“The work of art will bring to light a new order inherent in things…the idea of unity.”
Portrait of Gertrud Müller pictures a lovely young woman in an elegant pink satin gown sitting on a side of a cushioned bench with a blank yellow wall behind. Swiss painter Ferdinand Hodler painted this portrait four years after his friend Gustav Klimt finished his famous Portrait of Adele Bloch-Bauer. These two works share general similarity in the stance and expression of the models, a distinct flattening of space, asymmetrical compositions and a purposeful distortion of figural proportions. Yet, the contrast between the graceful simplicity of Müller’s portrait and the lavish gold decor of Bloch-Bauer is quite striking.
Gertrud Dübi-Müller, the daughter of an industrialist family from Solothurn, was a very important art collector at the beginning of the twentieth century. She had a close and long-standing friendship with Hodler, who portrayed her numerous times. Müller, an avid photographer, in her turn made more than 100 pictures of Hodler at work in his studio during his last seven years. Hodler’s significance for international modern art became especially evident in view of these final years, when his work grew increasingly radical and abstract.

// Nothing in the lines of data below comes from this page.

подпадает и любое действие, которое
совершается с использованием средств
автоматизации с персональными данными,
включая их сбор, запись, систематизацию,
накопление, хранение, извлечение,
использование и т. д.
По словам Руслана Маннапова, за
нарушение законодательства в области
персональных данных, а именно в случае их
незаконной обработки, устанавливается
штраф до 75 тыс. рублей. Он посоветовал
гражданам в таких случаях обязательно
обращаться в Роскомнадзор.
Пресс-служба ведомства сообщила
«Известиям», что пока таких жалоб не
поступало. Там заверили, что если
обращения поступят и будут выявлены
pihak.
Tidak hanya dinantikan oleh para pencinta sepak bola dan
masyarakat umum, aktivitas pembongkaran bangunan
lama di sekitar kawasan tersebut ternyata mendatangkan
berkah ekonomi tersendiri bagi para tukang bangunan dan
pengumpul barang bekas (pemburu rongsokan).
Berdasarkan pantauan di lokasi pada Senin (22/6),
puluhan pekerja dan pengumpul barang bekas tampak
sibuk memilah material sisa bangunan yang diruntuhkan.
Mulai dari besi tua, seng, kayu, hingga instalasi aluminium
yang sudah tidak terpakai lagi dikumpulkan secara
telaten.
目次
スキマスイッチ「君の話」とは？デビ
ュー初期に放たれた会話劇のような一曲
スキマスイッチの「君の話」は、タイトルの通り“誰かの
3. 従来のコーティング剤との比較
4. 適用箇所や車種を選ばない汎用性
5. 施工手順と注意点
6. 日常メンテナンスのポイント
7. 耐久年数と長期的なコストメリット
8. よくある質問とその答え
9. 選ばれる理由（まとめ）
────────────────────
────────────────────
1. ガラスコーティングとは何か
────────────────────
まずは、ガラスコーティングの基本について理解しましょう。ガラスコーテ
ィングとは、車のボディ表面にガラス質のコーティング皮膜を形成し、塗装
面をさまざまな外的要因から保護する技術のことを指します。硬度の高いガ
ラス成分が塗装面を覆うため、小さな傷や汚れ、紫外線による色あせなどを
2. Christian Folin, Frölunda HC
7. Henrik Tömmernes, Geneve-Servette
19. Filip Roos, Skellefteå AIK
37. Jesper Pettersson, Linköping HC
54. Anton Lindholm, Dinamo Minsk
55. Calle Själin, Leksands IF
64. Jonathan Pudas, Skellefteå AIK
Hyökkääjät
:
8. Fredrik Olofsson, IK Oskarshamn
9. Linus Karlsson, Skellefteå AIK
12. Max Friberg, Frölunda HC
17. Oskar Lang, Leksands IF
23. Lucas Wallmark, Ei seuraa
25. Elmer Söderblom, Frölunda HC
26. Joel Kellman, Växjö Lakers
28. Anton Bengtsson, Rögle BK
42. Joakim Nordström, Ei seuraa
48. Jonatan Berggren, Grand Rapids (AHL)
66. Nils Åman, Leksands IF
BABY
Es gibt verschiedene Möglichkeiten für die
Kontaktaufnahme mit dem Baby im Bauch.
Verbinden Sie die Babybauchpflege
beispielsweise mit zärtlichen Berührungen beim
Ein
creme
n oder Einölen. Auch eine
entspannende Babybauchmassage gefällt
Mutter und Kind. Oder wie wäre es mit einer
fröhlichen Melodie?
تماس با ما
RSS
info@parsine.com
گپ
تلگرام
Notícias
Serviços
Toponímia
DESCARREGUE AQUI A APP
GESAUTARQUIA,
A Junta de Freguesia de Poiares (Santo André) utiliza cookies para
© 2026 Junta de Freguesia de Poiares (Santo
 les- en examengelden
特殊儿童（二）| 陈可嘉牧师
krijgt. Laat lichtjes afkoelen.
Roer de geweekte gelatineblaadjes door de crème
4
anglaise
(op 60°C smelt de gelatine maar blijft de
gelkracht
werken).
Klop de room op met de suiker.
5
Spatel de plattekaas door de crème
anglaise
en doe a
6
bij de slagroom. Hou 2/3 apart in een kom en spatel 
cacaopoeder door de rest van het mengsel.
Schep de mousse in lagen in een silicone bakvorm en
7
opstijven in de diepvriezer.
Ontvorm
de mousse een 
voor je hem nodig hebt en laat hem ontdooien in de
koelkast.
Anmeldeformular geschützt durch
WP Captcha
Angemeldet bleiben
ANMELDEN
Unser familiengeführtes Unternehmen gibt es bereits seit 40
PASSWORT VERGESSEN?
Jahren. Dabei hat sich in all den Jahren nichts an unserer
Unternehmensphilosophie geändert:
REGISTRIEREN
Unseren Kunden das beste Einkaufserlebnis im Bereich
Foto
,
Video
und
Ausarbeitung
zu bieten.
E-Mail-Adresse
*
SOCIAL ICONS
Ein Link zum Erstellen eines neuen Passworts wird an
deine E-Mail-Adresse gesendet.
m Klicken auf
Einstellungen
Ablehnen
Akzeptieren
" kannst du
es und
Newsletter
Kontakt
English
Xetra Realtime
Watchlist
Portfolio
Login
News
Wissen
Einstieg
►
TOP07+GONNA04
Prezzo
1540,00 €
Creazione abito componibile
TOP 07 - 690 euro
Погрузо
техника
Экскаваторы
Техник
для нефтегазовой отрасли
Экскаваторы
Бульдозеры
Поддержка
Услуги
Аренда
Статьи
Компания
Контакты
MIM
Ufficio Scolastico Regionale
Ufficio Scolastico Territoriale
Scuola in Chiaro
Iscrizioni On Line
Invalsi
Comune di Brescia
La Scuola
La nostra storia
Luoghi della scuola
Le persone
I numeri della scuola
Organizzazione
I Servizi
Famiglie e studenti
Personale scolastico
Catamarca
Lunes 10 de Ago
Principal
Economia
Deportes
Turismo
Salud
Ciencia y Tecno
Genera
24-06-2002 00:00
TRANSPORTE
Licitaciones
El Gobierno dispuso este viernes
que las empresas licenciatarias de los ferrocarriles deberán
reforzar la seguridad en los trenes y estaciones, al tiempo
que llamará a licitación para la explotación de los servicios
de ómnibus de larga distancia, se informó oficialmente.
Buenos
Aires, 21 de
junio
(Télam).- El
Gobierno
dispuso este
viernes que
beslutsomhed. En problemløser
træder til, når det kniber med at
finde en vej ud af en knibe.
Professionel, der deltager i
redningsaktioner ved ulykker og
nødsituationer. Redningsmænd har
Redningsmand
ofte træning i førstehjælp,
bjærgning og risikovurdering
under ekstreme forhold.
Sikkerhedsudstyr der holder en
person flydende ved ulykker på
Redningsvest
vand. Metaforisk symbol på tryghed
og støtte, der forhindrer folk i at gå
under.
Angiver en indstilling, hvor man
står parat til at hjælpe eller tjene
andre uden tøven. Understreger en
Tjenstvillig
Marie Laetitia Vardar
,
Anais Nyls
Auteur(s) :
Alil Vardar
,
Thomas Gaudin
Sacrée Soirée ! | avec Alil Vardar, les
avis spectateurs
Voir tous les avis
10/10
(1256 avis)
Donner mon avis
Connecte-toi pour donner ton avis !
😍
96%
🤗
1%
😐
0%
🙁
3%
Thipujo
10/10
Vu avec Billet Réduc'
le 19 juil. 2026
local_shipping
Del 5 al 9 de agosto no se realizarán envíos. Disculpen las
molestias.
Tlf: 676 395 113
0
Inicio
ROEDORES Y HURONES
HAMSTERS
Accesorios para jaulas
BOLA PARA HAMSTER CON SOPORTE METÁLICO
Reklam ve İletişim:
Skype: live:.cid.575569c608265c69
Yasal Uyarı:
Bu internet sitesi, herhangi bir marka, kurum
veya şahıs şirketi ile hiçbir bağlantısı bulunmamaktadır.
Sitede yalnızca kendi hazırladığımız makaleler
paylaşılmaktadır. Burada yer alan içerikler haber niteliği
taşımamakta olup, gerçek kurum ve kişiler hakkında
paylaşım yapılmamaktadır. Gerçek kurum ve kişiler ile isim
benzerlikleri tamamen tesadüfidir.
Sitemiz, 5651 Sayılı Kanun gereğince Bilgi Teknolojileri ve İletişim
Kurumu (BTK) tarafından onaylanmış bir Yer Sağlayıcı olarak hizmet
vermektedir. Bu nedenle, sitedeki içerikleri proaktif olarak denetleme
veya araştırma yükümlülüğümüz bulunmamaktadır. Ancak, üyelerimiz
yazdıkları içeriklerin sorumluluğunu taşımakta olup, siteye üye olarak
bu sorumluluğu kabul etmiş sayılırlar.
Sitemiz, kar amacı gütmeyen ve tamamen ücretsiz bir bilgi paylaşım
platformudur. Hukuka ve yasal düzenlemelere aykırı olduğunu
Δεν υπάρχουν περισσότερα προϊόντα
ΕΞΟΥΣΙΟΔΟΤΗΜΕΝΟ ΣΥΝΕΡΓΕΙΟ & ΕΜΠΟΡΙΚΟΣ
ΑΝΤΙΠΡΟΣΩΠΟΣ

Over the course of his lifetime, Hodler moved among a variety of subjects and approaches, from audacious Symbolist works, to expansive landscapes and powerful portraits, which were in great demand starting around 1900. He pushed the genre to its limit when he became a witness to the slow death of his mistress – Valentine Godé-Darel. Her suffering gave rise to a a series of deathbed portraits, a body of work thought to be unique in the history of art. During the two years of her illness Hodler documented Godé-Darel’s decline in some hundred paintings and drawings. Many of those works were part of a 2013 exhibition at the Neue Galerie in New York.